Step Four: Trick the PACman. With some of the worst projects, usually when it’s already too late to do anything, the toothless and politically subservient watchdog, the National Audit Office (NAO), will make a half-hearted attempt to figure out what went wrong and where. all our money is gone. The report of him will be watered down by the department that has wasted hundreds of millions or even billions and then presented to the Public Accounts Committee (PAC). The PAC MPs will then summon a couple of the senior officials involved, snort in histrionic indignation at the amounts of money that have vanished, and attempt to question those who should have been responsible as to why things went so horribly wrong. Knowing that they only have to face the PACs for an hour or so, officials will duck and weave deftly denying any responsibility for anything and inventing an extraordinary number of new excuses to absolve themselves of any blame. If the going really gets tough, and they rarely do, top officials will sometimes go so far as to admit that “important lessons have been learned.” The PAC chair will then announce that whatever project they are reviewing is the ‘worst example’ of incompetent management the PAC has ever seen. The Child Support Agency’s IT system was called one of the ‘worst public service scandals in modern times’ and we were told ‘the facts are unbelievable’; the Department of Transportation’s shared services project was implemented with ‘stunning incompetence’ was ‘one of the worst cases of project management seen by this committee’; Libra’s IT system for magistrates’ courts was called “one of the worst PFI deals we’ve ever seen”; Building Schools for the Future was ‘perhaps the worst case of using consultants’; and the Ministry of Justice’s latest C-Nomis project to track down criminals was ‘one of the worst reports I have ever read’. This is just to name a few; there are many more that the PAC has described using various negative superlatives that generally include the word “worse.” Once this farce is over, everyone will nod sagely and agree that “this must never happen again” and the exact same procedure will be repeated on the next project and the next and the next.

At the start of a PAC meeting in 2009, the president finally seemed to grasp the utter futility of the entire exercise when he told a senior civilian official: ‘You’ll come up with the classic line of defense, which of course you weren’t there, now all it is in order, they have learned their lessons, in the kind of school permanent secretaries learn when they come to this committee.

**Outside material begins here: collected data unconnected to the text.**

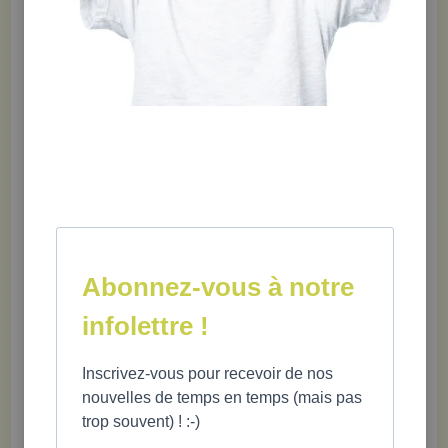
antiraciste
Abonnez-vous à notre
infolettre !
Fiches pédagogiques à télécharger
Inscrivez-vous pour recevoir de nos
nouvelles de temps en temps (mais pas
trop souvent) ! :-)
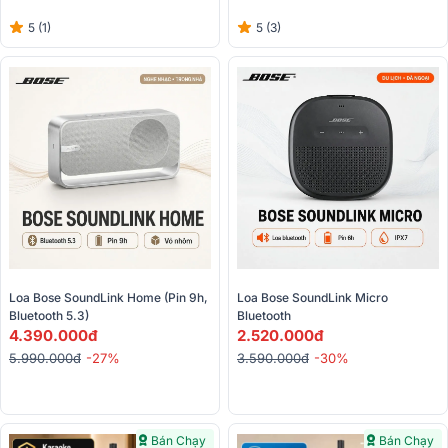
5 (1)
5 (3)
Loa Bose SoundLink Home (Pin 9h, 
Loa Bose SoundLink Micro 
Bluetooth 5.3)
Bluetooth
4.390.000đ
2.520.000đ
5.990.000đ
-27%
3.590.000đ
-30%
Bán Chạy
Bán Chạy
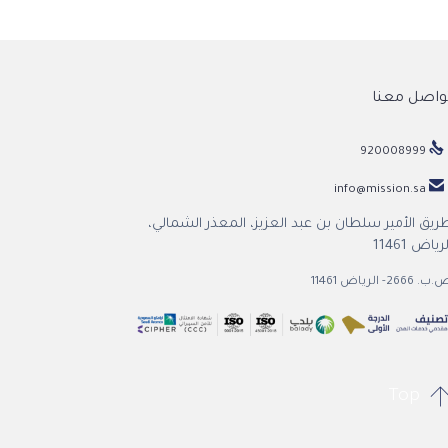
واصل معنا

920008999

info@mission.sa
ريق الأمير سلطان بن عبد العزيز، المعذر الشمالي،
رياض 11461
. 2666- الرياض 11461
Top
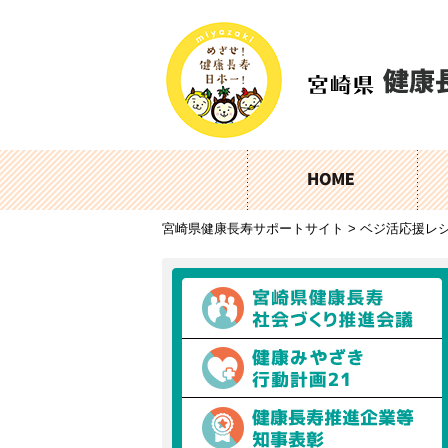
宮崎県健康長寿サポートサイト
>
ベジ活応援レ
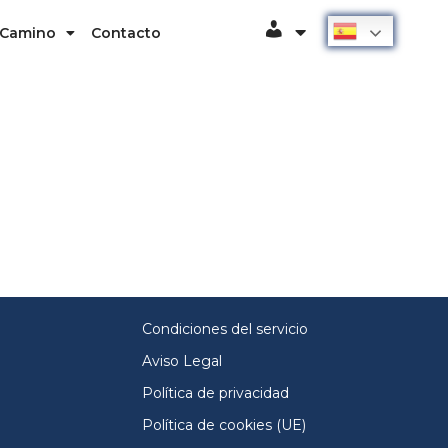
Español
 Camino
Contacto
Usuario
Condiciones del servicio
Aviso Legal
Política de privacidad
Política de cookies (UE)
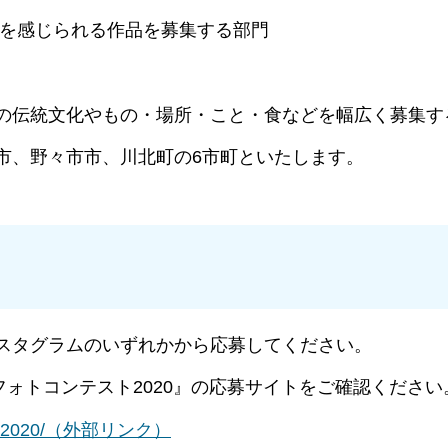
を感じられる作品を募集する部門
の伝統文化やもの・場所・こと・食などを幅広く募集す
市、野々市市、川北町の6市町といたします。
スタグラムのいずれかから応募してください。
ォトコンテスト2020』の応募サイトをご確認ください
t2020/
（外部リンク）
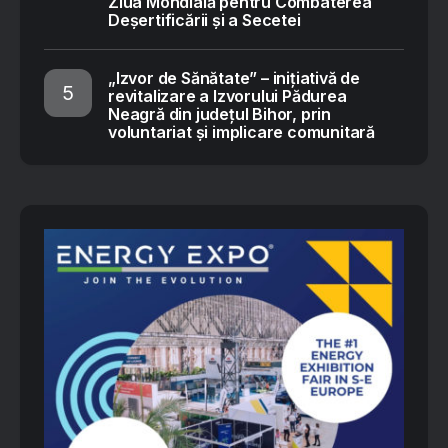
Ziua Mondială pentru Combaterea
Deșertificării și a Secetei
„Izvor de Sănătate” – inițiativă de
revitalizare a Izvorului Pădurea
Neagră din județul Bihor, prin
voluntariat și implicare comunitară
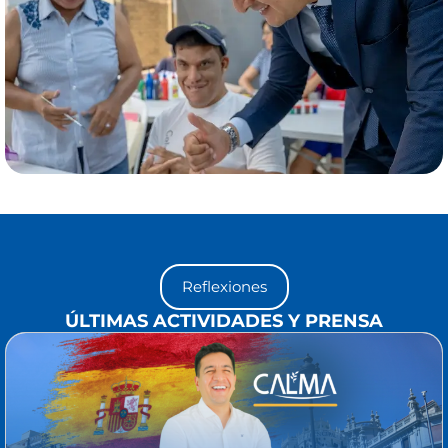
Reflexiones
ÚLTIMAS ACTIVIDADES Y PRENSA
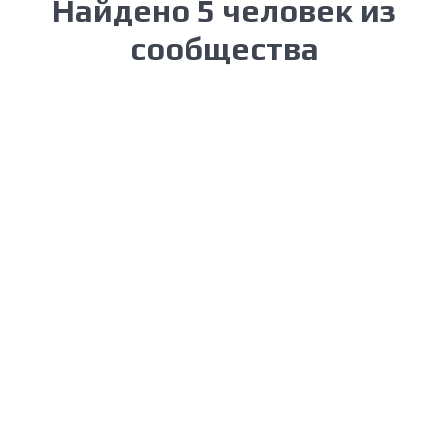
Найдено 5 человек из
сообщества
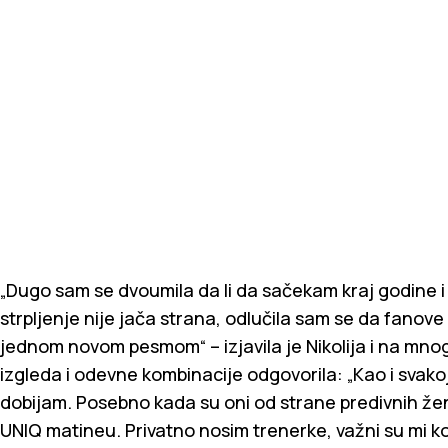
„Dugo sam se dvoumila da li da sačekam kraj godine i 
strpljenje nije jača strana, odlučila sam se da fano
jednom novom pesmom“ – izjavila je Nikolija i na mn
izgleda i odevne kombinacije odgovorila: „Kao i svakoj
dobijam. Posebno kada su oni od strane predivnih že
UNIQ matineu. Privatno nosim trenerke, važni su mi 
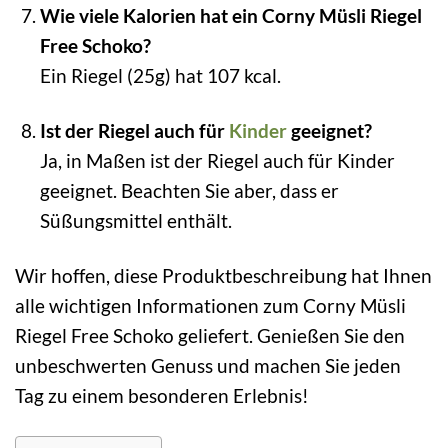
Wie viele Kalorien hat ein Corny Müsli Riegel
Free Schoko?
Ein Riegel (25g) hat 107 kcal.
Ist der Riegel auch für
Kinder
geeignet?
Ja, in Maßen ist der Riegel auch für Kinder
geeignet. Beachten Sie aber, dass er
Süßungsmittel enthält.
Wir hoffen, diese Produktbeschreibung hat Ihnen
alle wichtigen Informationen zum Corny Müsli
Riegel Free Schoko geliefert. Genießen Sie den
unbeschwerten Genuss und machen Sie jeden
Tag zu einem besonderen Erlebnis!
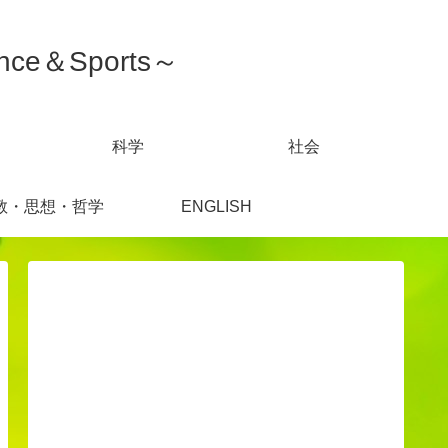
ce＆Sports～
科学
社会
教・思想・哲学
ENGLISH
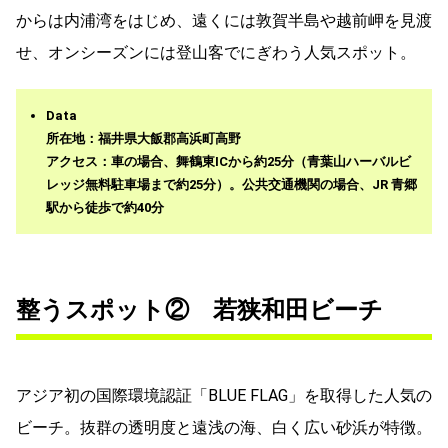
からは内浦湾をはじめ、遠くには敦賀半島や越前岬を見渡
せ、オンシーズンには登山客でにぎわう人気スポット。
Data
所在地：福井県大飯郡高浜町高野
アクセス：車の場合、舞鶴東ICから約25分（青葉山ハーバルビ
レッジ無料駐車場まで約25分）。公共交通機関の場合、JR 青郷
駅から徒歩で約40分
整うスポット② 若狭和田ビーチ
アジア初の国際環境認証「BLUE FLAG」を取得した人気の
ビーチ。抜群の透明度と遠浅の海、白く広い砂浜が特徴。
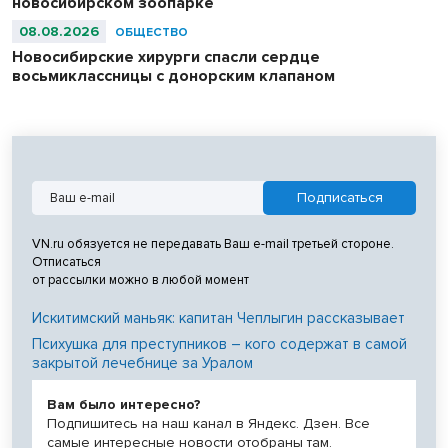
новосибирском зоопарке
08.08.2026
ОБЩЕСТВО
Новосибирские хирурги спасли сердце
восьмиклассницы с донорским клапаном
VN.ru обязуется не передавать Ваш e-mail третьей стороне.
Отписаться
от рассылки можно в любой момент
Искитимский маньяк: капитан Чеплыгин рассказывает
Психушка для преступников – кого содержат в самой
закрытой лечебнице за Уралом
Вам было интересно?
Подпишитесь на наш канал в Яндекс. Дзен. Все
самые интересные новости отобраны там.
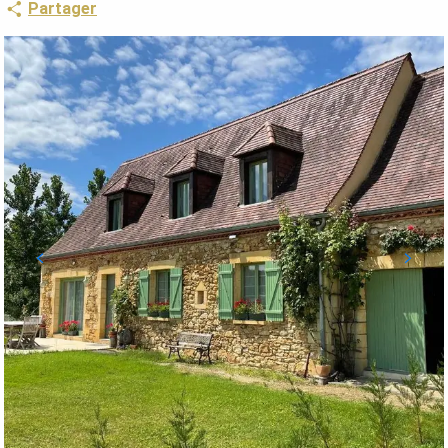
Partager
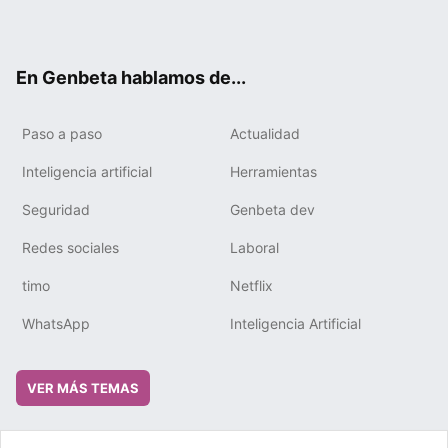
ter
ebo
tub
gra
boa
edIn
ok
e
m
rd
En Genbeta hablamos de...
Paso a paso
Actualidad
Inteligencia artificial
Herramientas
Seguridad
Genbeta dev
Redes sociales
Laboral
timo
Netflix
WhatsApp
Inteligencia Artificial
VER MÁS TEMAS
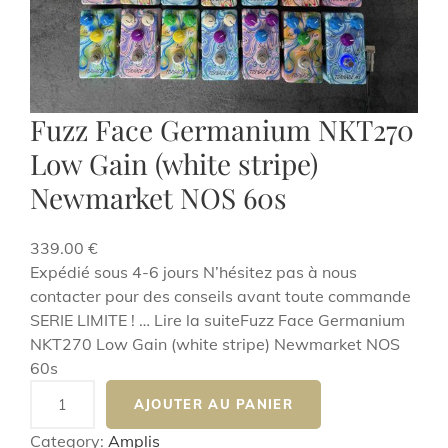
Fuzz Face Germanium NKT270
Low Gain (white stripe)
Newmarket NOS 60s
339.00
€
Expédié sous 4-6 jours N’hésitez pas à nous
contacter pour des conseils avant toute commande
SERIE LIMITE ! … Lire la suiteFuzz Face Germanium
NKT270 Low Gain (white stripe) Newmarket NOS
60s
q
AJOUTER AU PANIER
u
a
Category:
Amplis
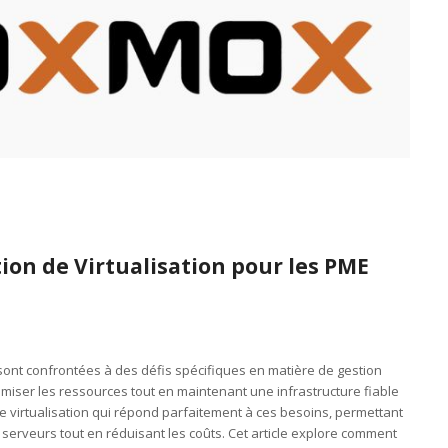
tion de Virtualisation pour les PME
sont confrontées à des défis spécifiques en matière de gestion
miser les ressources tout en maintenant une infrastructure fiable
e virtualisation qui répond parfaitement à ces besoins, permettant
es serveurs tout en réduisant les coûts. Cet article explore comment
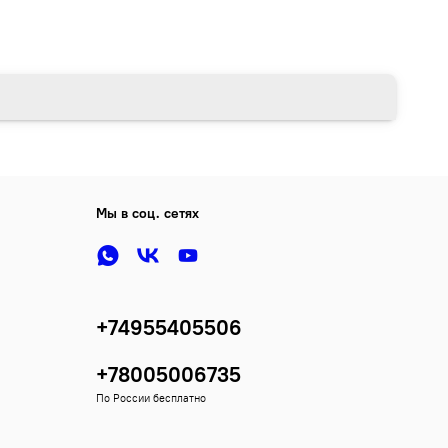
Мы в соц. сетях
+74955405506
+78005006735
По России бесплатно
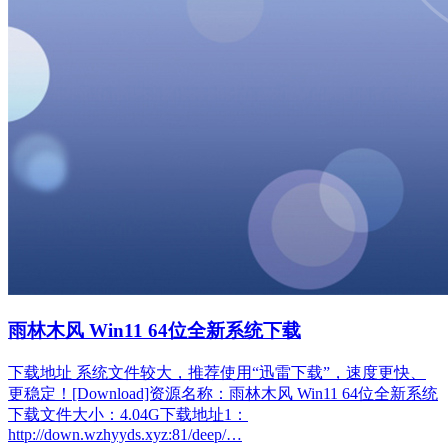
雨林木风 Win11 64位全新系统下载
下载地址 系统文件较大，推荐使用“迅雷下载”，速度更快、
更稳定！[Download]资源名称：雨林木风 Win11 64位全新系统
下载文件大小：4.04G下载地址1：
http://down.wzhyyds.xyz:81/deep/…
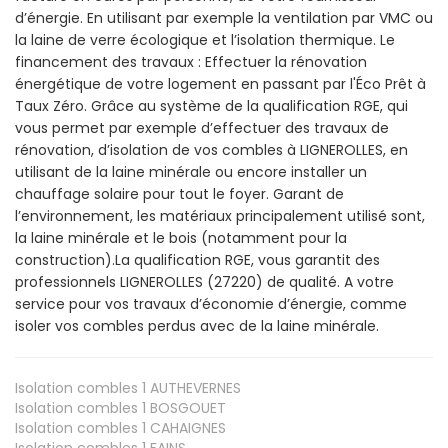
d’énergie. En utilisant par exemple la ventilation par VMC ou
la laine de verre écologique et l’isolation thermique. Le
financement des travaux : Effectuer la rénovation
énergétique de votre logement en passant par l'Éco Prêt à
Taux Zéro. Grâce au système de la qualification RGE, qui
vous permet par exemple d’effectuer des travaux de
rénovation, d’isolation de vos combles à LIGNEROLLES, en
utilisant de la laine minérale ou encore installer un
chauffage solaire pour tout le foyer. Garant de
l’environnement, les matériaux principalement utilisé sont,
la laine minérale et le bois (notamment pour la
construction).La qualification RGE, vous garantit des
professionnels LIGNEROLLES (27220) de qualité. A votre
service pour vos travaux d’économie d’énergie, comme
isoler vos combles perdus avec de la laine minérale.
Isolation combles 1
AUTHEVERNES
Isolation combles 1
BOSGOUET
Isolation combles 1
CAHAIGNES
Isolation combles 1
FAINS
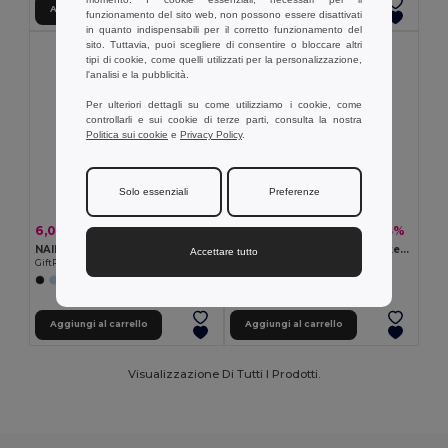
Aggiungi al carrello
Aggiungi al carrello
funzionamento del sito web, non possono essere disattivati
in quanto indispensabili per il corretto funzionamento del
sito. Tuttavia, puoi scegliere di consentire o bloccare altri
tipi di cookie, come quelli utilizzati per la personalizzazione,
l'analisi e la pubblicità.
Per ulteriori dettagli su come utilizziamo i cookie, come
controllarli e sui cookie di terze parti, consulta la nostra
Politica sui cookie
e
Privacy Policy
.
Solo essenziali
Preferenze
6,09 €
9,63 €
-42%
-43%
10,57 €
16,79 €
NAIMA TOTE Shopper in 100% canapa
KOPER TOTE Borsa da weekend
Accettare tutto
GiftRetail MO6162
GiftRetail MO2306
Aggiungi al carrello
Aggiungi al carrello
Visualizzazione Di Tutti I Prodotti.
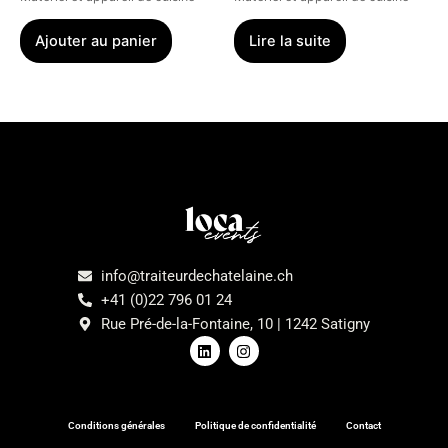
Ajouter au panier
Lire la suite
Menu
info@traiteurdechatelaine.ch
+41 (0)22 796 01 24
Rue Pré-de-la-Fontaine, 10 | 1242 Satigny
L
I
i
n
n
s
k
t
e
a
d
g
Conditions générales
Politique de confidentialité
Contact
i
r
n
a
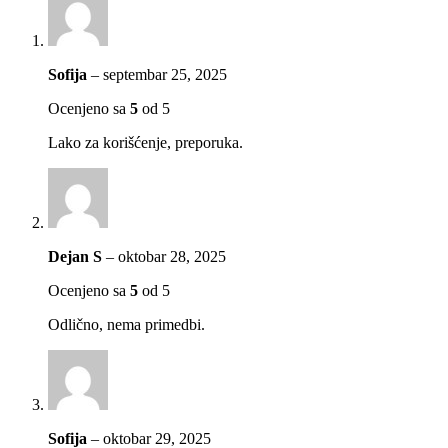
Sofija
–
septembar 25, 2025
Ocenjeno sa
5
od 5
Lako za korišćenje, preporuka.
Dejan S
–
oktobar 28, 2025
Ocenjeno sa
5
od 5
Odlično, nema primedbi.
Sofija
–
oktobar 29, 2025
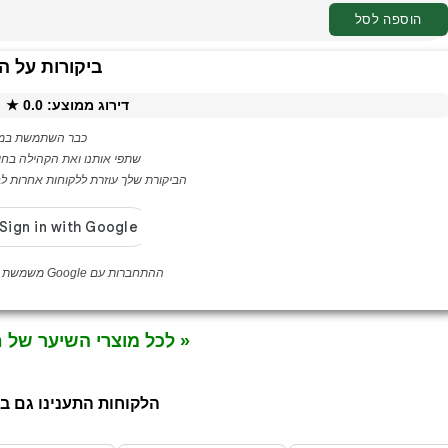
הוספה לסל
ביקורות על ה
דירוג ממוצע:
0.0
★ ·
כבר השתמשת במו
שתפי אותנו ואת הקהילה בחו
הביקורת שלך עוזרת ללקוחות אחרות לבח
ההתחברות עם Google משמשת לאימות לקוחה בלבד
« לכל מוצרי השיער של 
הלקוחות התענינו גם ב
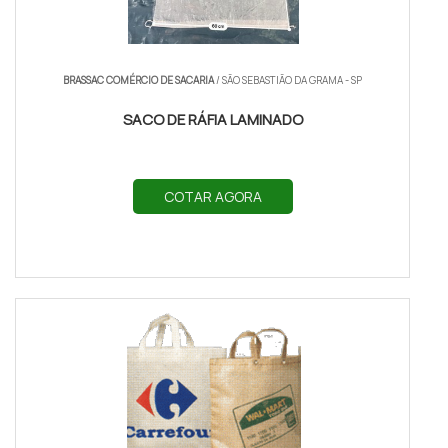
BRASSAC COMÉRCIO DE SACARIA
/ SÃO SEBASTIÃO DA GRAMA - SP
SACO DE RÁFIA LAMINADO
COTAR AGORA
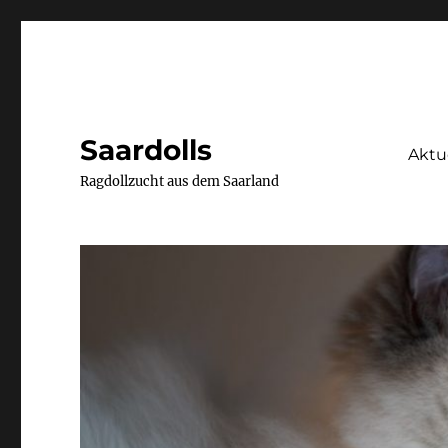
Saardolls
Aktu
Ragdollzucht aus dem Saarland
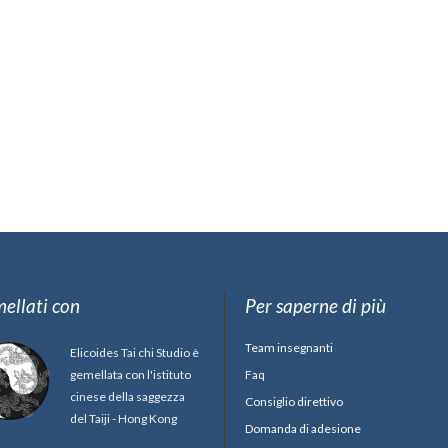
ellati con
Per saperne di più
Team insegnanti
Elicoides Tai chi Studio è
gemellata con l'istituto
Faq
cinese della saggezza
Consiglio direttivo
del Taiji - Hong Kong
Domanda di adesione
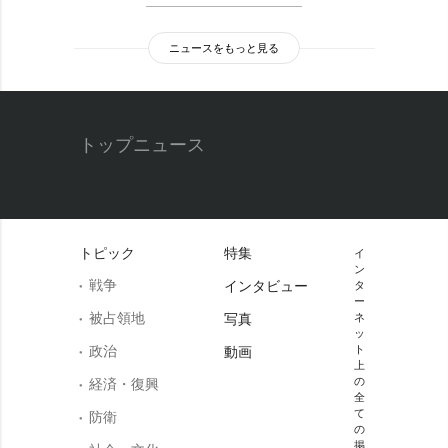
ニュースをもっと見る
トップニュース
トピック
特集
イ
ン
戦争
インタビュー
タ
ー
被占領地
写真
ネ
ッ
政治
ト
動画
上
の
経済・復興
全
て
防衛
の
掲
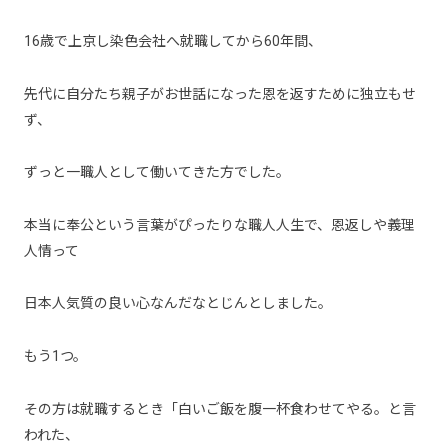
16歳で上京し染色会社へ就職してから60年間、
先代に自分たち親子がお世話になった恩を返すために独立もせ
ず、
ずっと一職人として働いてきた方でした。
本当に奉公という言葉がぴったりな職人人生で、恩返しや義理
人情って
日本人気質の良い心なんだなとじんとしました。
もう1つ。
その方は就職するとき「白いご飯を腹一杯食わせてやる。と言
われた、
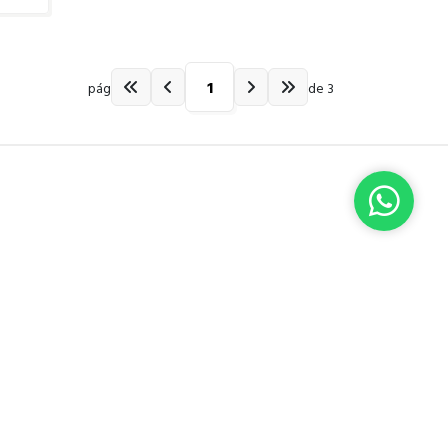
pág
de 3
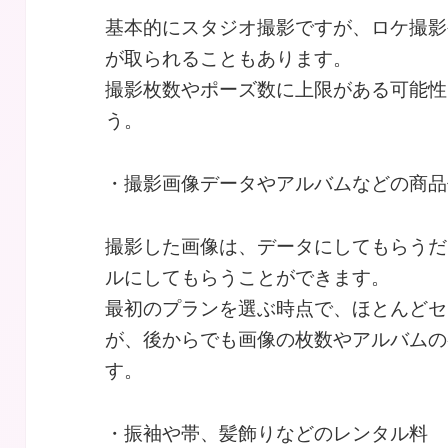
基本的にスタジオ撮影ですが、ロケ撮影
が取られることもあります。
撮影枚数やポーズ数に上限がある可能性
う。
・撮影画像データやアルバムなどの商品
撮影した画像は、データにしてもらうだ
ルにしてもらうことができます。
最初のプランを選ぶ時点で、ほとんどセ
が、後からでも画像の枚数やアルバムの
す。
・振袖や帯、髪飾りなどのレンタル料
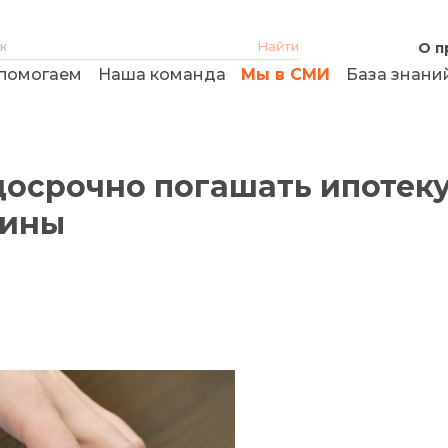
О п
помогаем
Наша команда
Мы в СМИ
База знани
досрочно погашать ипотеку
чины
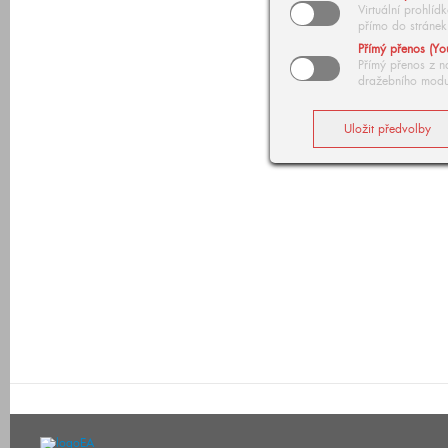
Virtuální prohlí
přímo do stránek
Přímý přenos (Yo
Přímý přenos z n
dražebního modu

However, I’ve had all of this before and frankly I don’t know if there’s any point in continuing. But they continued with the charade. At the end of the meeting, the president summed up: ‘Clearly this project was poorly managed, poor value for money, many of the causes of the delays and cost overruns could have been avoided. I could make a big eloquent statement about how we never expect this to happen again in the Civil Service, but I suspect I’d be wasting my breath.”